The Aussie was hanging at $0.6687, after easing 0.6% overnight to as low as $0.6650, heading for a flat weekly gain. It now faces resistance at $0.6730, while having support around $0.6650.

The kiwi was hovering around $0.6275, having also slumped 0.7% overnight and heading for a weekly loss of 1.7%. It now faces resistance at Thursday’s high of $0.6330, and has support around $0.6230.

Overnight, data released on Thursday showed the number of Americans filing new claims for unemployment benefits increased less than expected last week, pointing to a still-tight labour market.

A second report also on the same day confirmed that the U.S. economy rebounded in the third quarter after contracting in the first half of the year, and at a pace faster than previously estimated.

While such data would normally be viewed positively, amid the central bank’s tightening phase it fuels investor fear that the Fed funds target rate could rise higher and stay there longer than previously expected, raising the possibility of an economic contraction.

Fed funds futures show investors have priced in a 32% probability of another 50 basis point hike at the February policy meeting next year, slightly up from 28% a day earlier. They still favour a further stepdown to 25 basis point for the Fed in February.

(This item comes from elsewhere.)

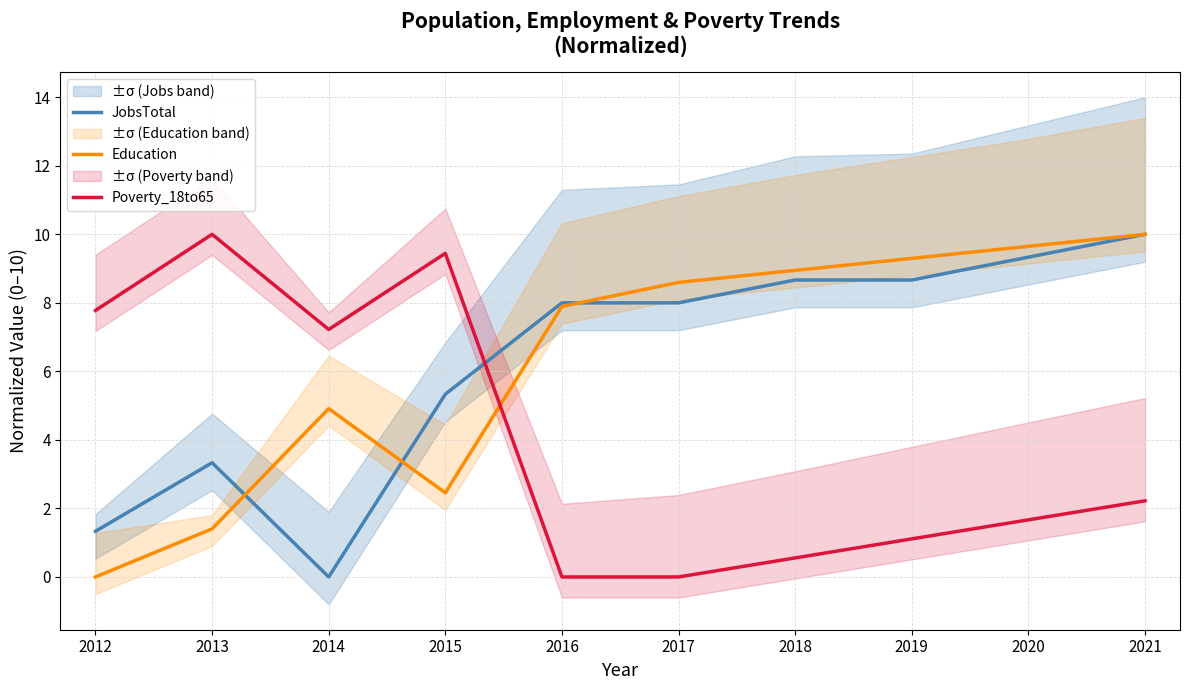

What is the value of the Poverty_18to65 point at the 7th from the left?

0.6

“We think investors are still too optimistic on global growth, and that ‘risky assets’ will struggle over the first half of 2023 as a result,” analysts at Capital Economics said.

“Investors seem increasingly to have come around to our view on inflation over the past couple of months … However, unlike us, investors still seem to expect that this will be achieved without much of a slowdown in growth.

Ten-year Australian government yields were up a whopping 38 basis points on the week to 3.836%, bringing the yield premium over Treasuries back to a positive 15 basis points, the highest since late September.

Three-year yields also surged 20 basis points this week to 3.347%, the highest since mid-November.